Information:
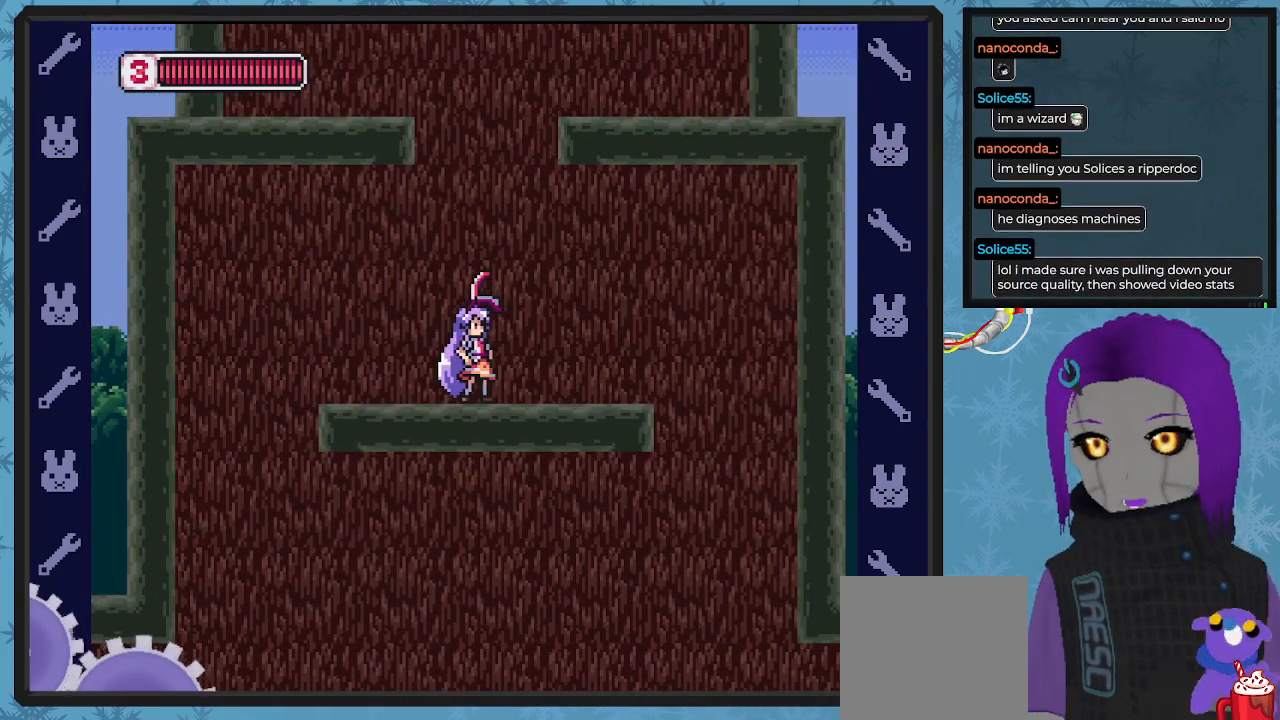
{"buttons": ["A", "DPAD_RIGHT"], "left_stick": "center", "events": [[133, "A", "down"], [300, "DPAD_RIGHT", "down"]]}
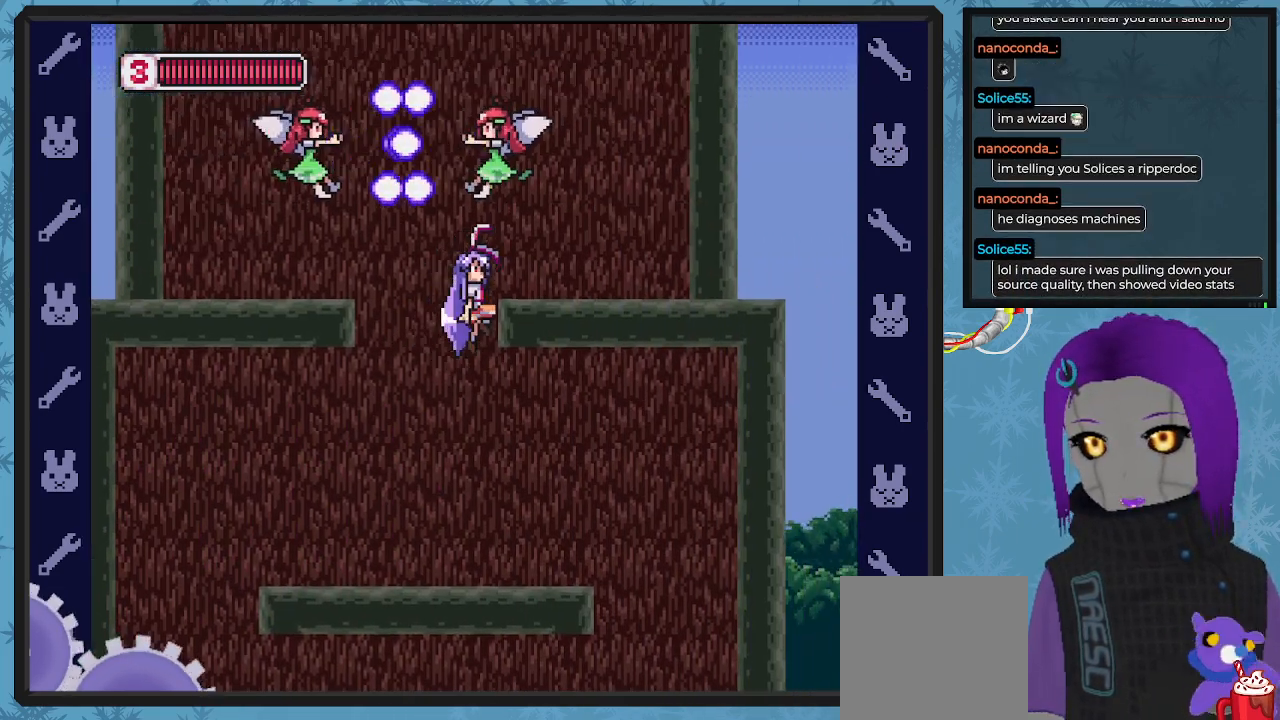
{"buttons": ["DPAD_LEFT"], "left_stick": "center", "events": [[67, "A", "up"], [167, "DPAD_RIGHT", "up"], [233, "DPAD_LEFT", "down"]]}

--

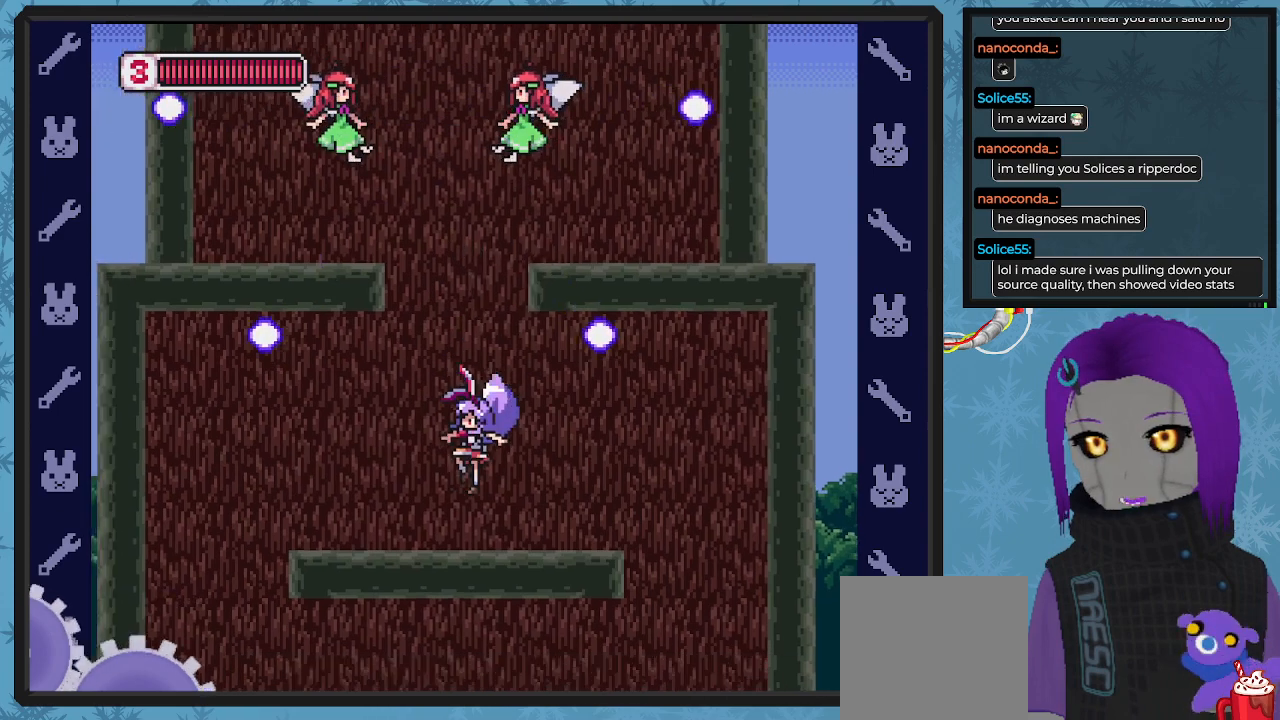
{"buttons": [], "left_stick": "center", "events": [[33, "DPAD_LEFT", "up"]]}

--

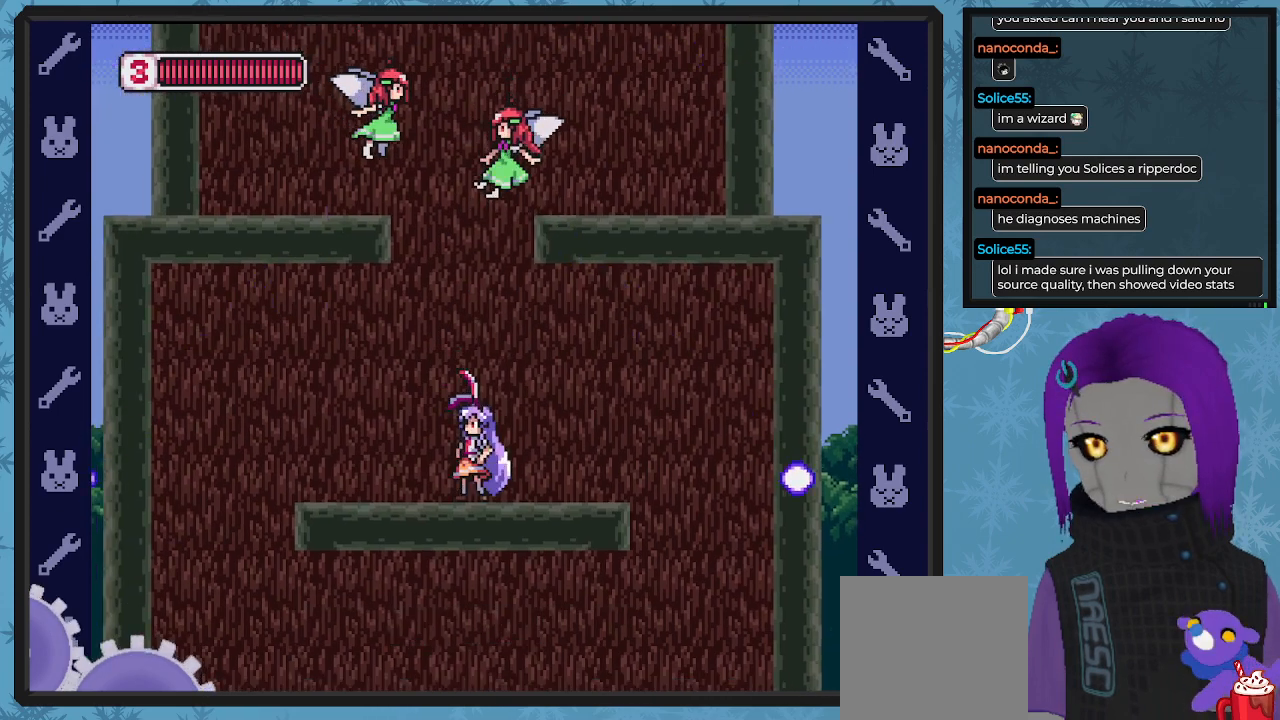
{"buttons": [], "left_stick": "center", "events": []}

Exercise directions: Copy all lines above where "down" is present.

Expected answer:
{"buttons": ["A", "DPAD_RIGHT"], "left_stick": "center", "events": [[133, "A", "down"], [300, "DPAD_RIGHT", "down"]]}
{"buttons": ["DPAD_LEFT"], "left_stick": "center", "events": [[67, "A", "up"], [167, "DPAD_RIGHT", "up"], [233, "DPAD_LEFT", "down"]]}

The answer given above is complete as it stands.